À faire —
1. Renvoyez tel quel le passage de l'homélie sur saint Irénée qui va de « Sur saint Irénée » jusqu'à « la Sainte-Baume . » inclus.
2. Reprenez l'homélie sur saint Irénée et poursuivez-la à partir du point où elle s'arrête.

Extrait choisi —
========
Sur saint Irénée de Lyon,
Père de l’Eglise,
Fêté le 28 juin
(extraits d’une homélie)
Selon
la tradition, les premiers qui apportèrent sur le sol de Gaule la lumière de
l’Evangile furent les amis les plus proches de Notre Seigneur, ses familiers, à
savoir les saintes femmes que l’on vénère sous le nom des « Saintes Marie
de la Mer » :
sainte Marie Madeleine, sainte Marthe et leur servante sainte Sarah, ainsi que
leur frère saint Lazare, le ressuscité de Béthanie ; on leur attribue
d’avoir évangélisé la
Provence , de Marseille à Tarascon jusqu’à la Sainte-Baume .
Libre
à chacun d’ajouter foi, ou non, à cette très antique tradition, que l’histoire
ne confirme ni n’infirme ; ce qu’elle nous dit, c’est qu’il y a des traces
de communautés chrétiennes (au pluriel) à Marseille dès le IIe
siècle. Ce qu’il faut retenir de cela, c’est un caractère que le christianisme
gaulois a toujours revendiqué : la familiarité avec la personne même du
Christ Jésus.
Si
maintenant on quitte le terrain de la tradition pour celui de l’histoire, elle
nous montre à Lyon, en plein cœur du IIe siècle, non seulement une
communauté chrétienne, mais une Eglise pleinement constituée, avec à sa tête un
évêque, saint Pothin, martyrisé en 177 alors qu’il était nonagénaire, en même
temps que ceux que l’on appelle les « martyrs de Lyon », parmi
lesquels saint Eléazar, saint Minerve, saint Alexandre, saint Epipode, le
diacre saint Sanctus et sainte Blandine, qui avait alors 15 ans.
========
Fiches de données
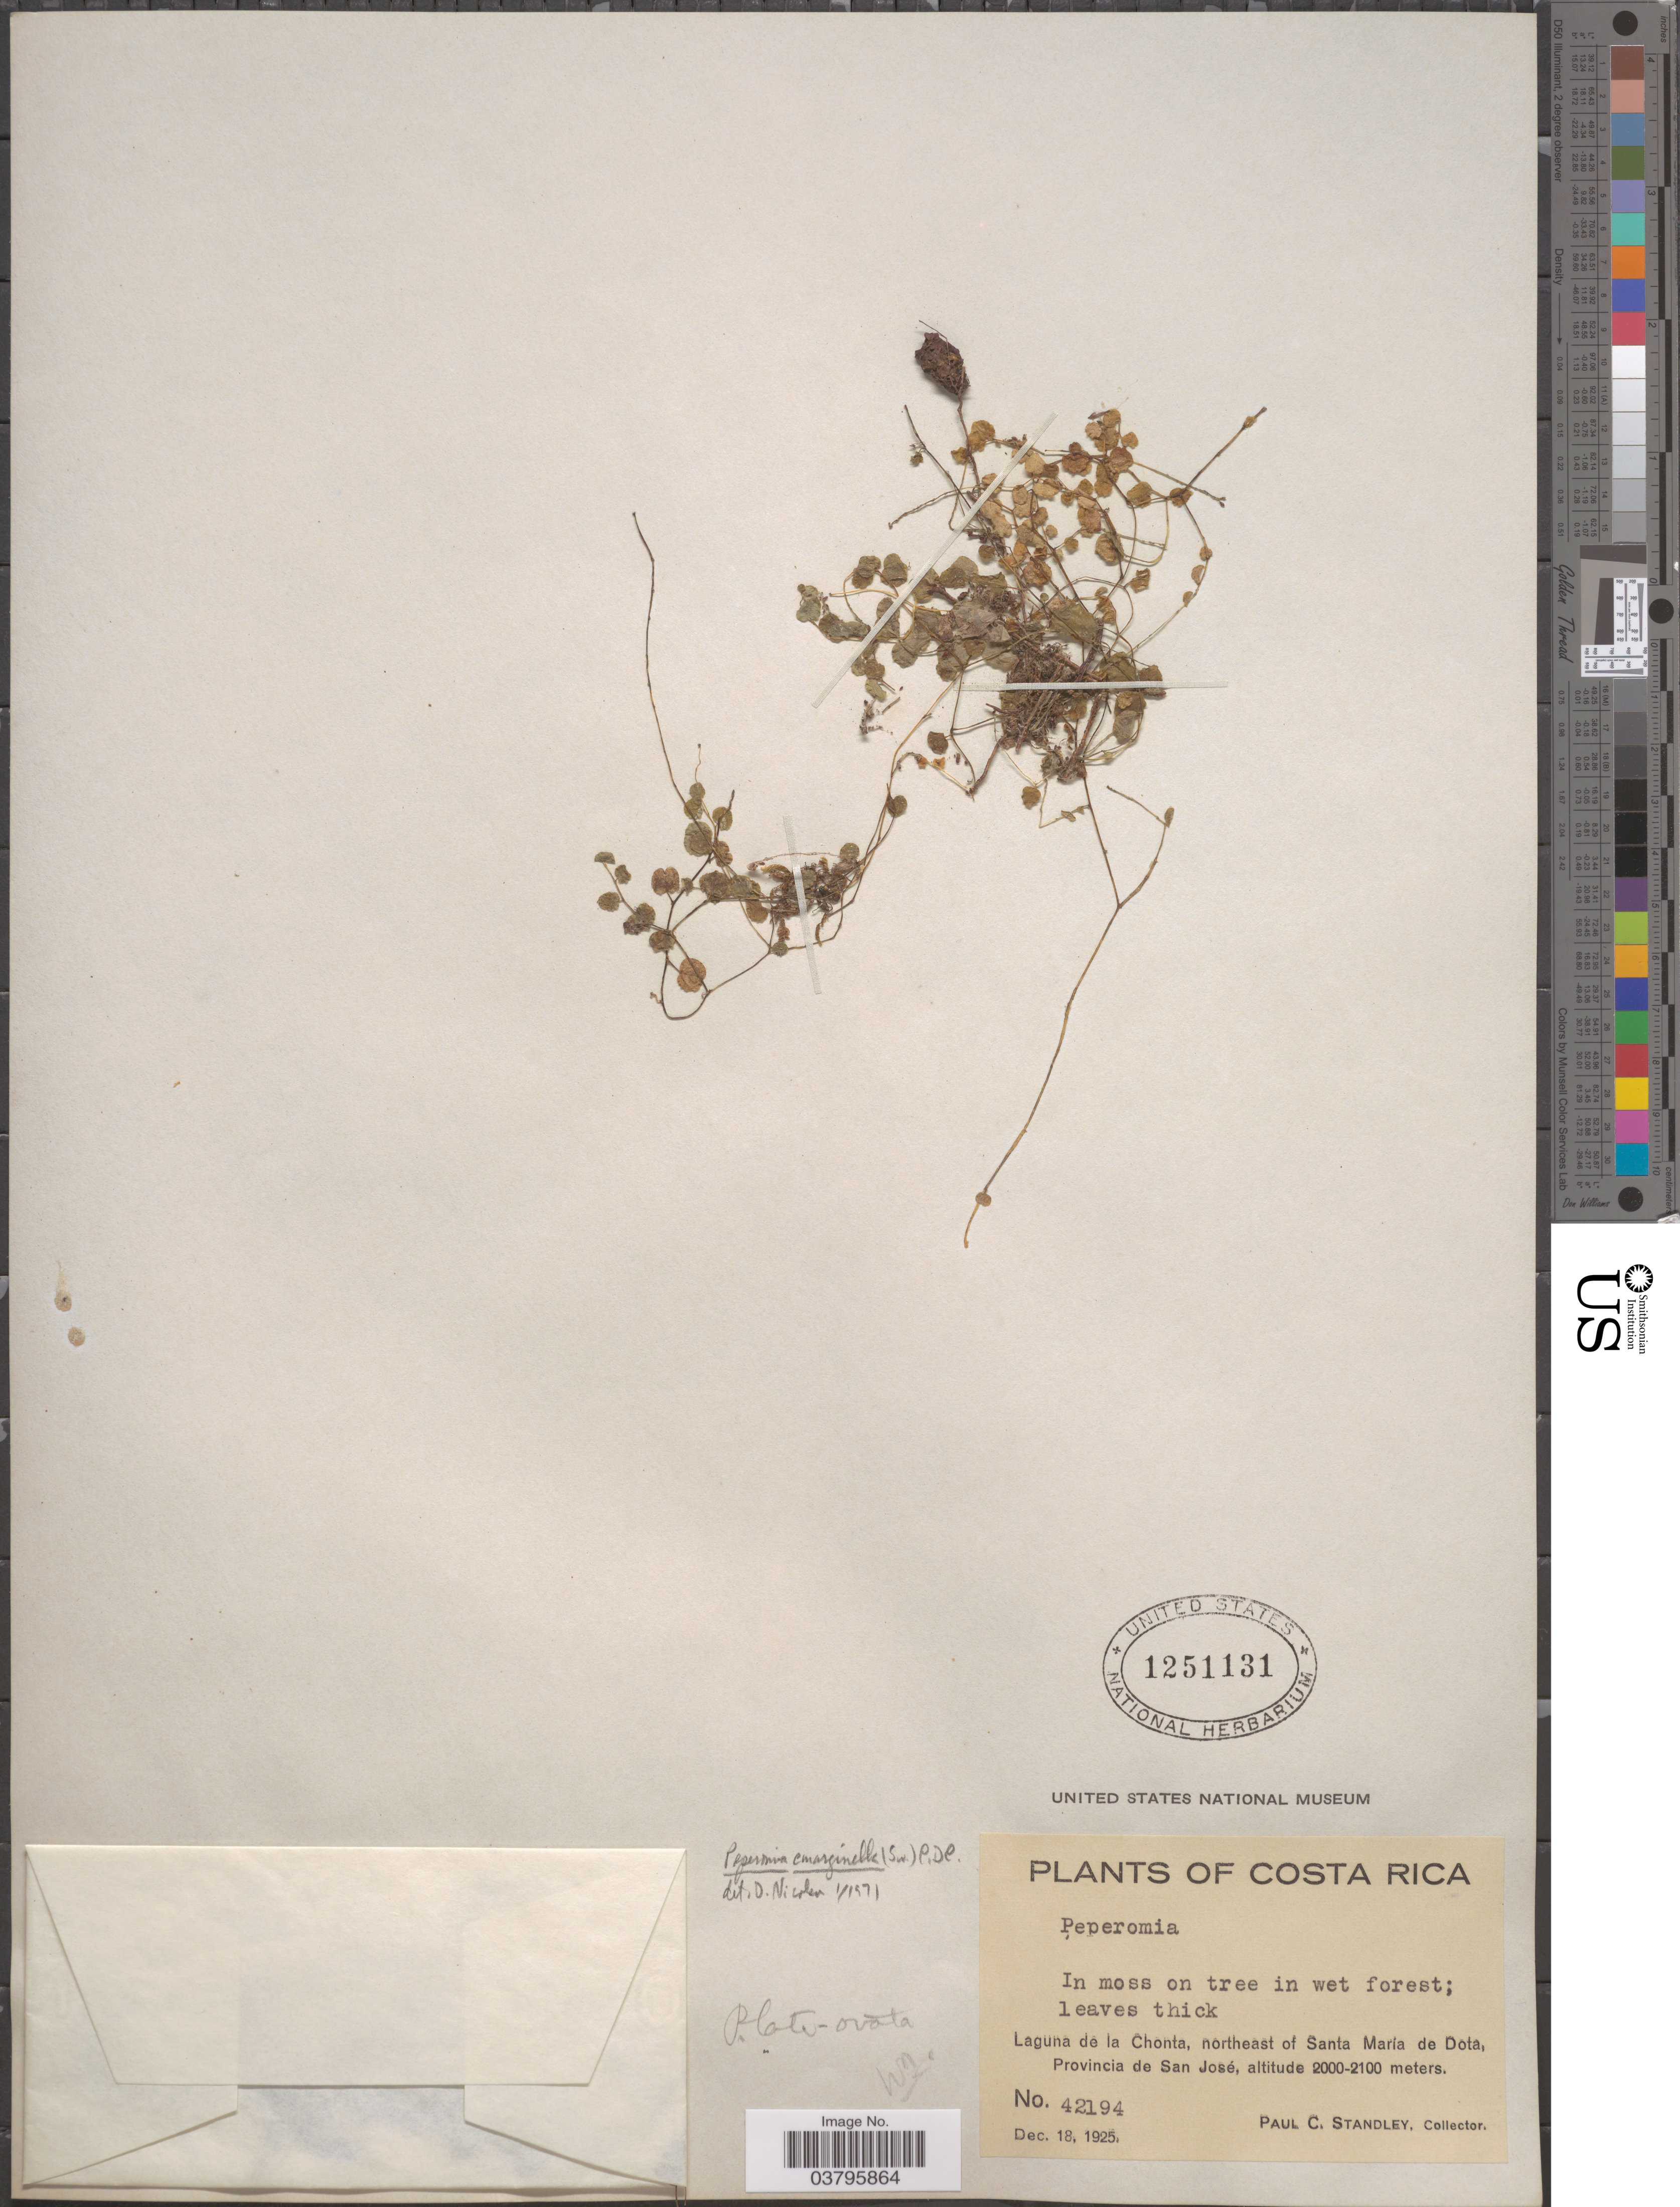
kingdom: Plantae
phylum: Tracheophyta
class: Magnoliopsida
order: Piperales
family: Piperaceae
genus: Peperomia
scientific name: Peperomia late-ovata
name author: Trel.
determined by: Jiménez, José Estaban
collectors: P. C. Standley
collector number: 42194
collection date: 1925-12-18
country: Costa Rica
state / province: San José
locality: Laguna de la Chonta, northeast of Santa María de Dota.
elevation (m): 2000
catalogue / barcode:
========
Réponses —
1.
Sur saint Irénée de Lyon,
Père de l’Eglise,
Fêté le 28 juin
(extraits d’une homélie)
Selon
la tradition, les premiers qui apportèrent sur le sol de Gaule la lumière de
l’Evangile furent les amis les plus proches de Notre Seigneur, ses familiers, à
savoir les saintes femmes que l’on vénère sous le nom des « Saintes Marie
de la Mer » :
sainte Marie Madeleine, sainte Marthe et leur servante sainte Sarah, ainsi que
leur frère saint Lazare, le ressuscité de Béthanie ; on leur attribue
d’avoir évangélisé la
Provence , de Marseille à Tarascon jusqu’à la Sainte-Baume .

2.
Les
épisodes de leur exécution sont connus de source sûre, ils ne relèvent pas de
l’hagiographie imaginative, puisqu’ils firent l’objet d’un rapport officiel –
le deuxième connu dans l’histoire après celui sur le martyre de saint Polycarpe
dont je reparlerai – rapport adressé par l’Eglise de Lyon à toutes les autres
Eglises, dont celle de Rome.
Irénée,
alors prêtre, n’avait pas été enveloppé dans cette persécution parce qu’il se
trouvait justement en mission à Rome, porteur auprès de l’évêque de cette
Eglise, la plus glorieuse d’Occident parce que fondée par les apôtres Pierre et
Paul, d’un rapport exposant les sentiments de sa propre Eglise sur un mouvement
en pleine expansion et qui devait plus tard dégénérer en hérésie, le montanisme
- qui était une sorte de prophétisme charismatique enseignant un ascétisme
rigoriste hostile à la chair et refusant la hiérarchie ecclésiastique :
comme tel, un ancêtre lointain du catharisme.
De
retour de Rome, Irénée succéda à saint Pothin comme évêque de Lyon, en 177, et
le demeura jusqu’à son propre martyre, dont le jour calendaire est
certain : le 28 juin, mais dont l’année oscille entre 202 et 208.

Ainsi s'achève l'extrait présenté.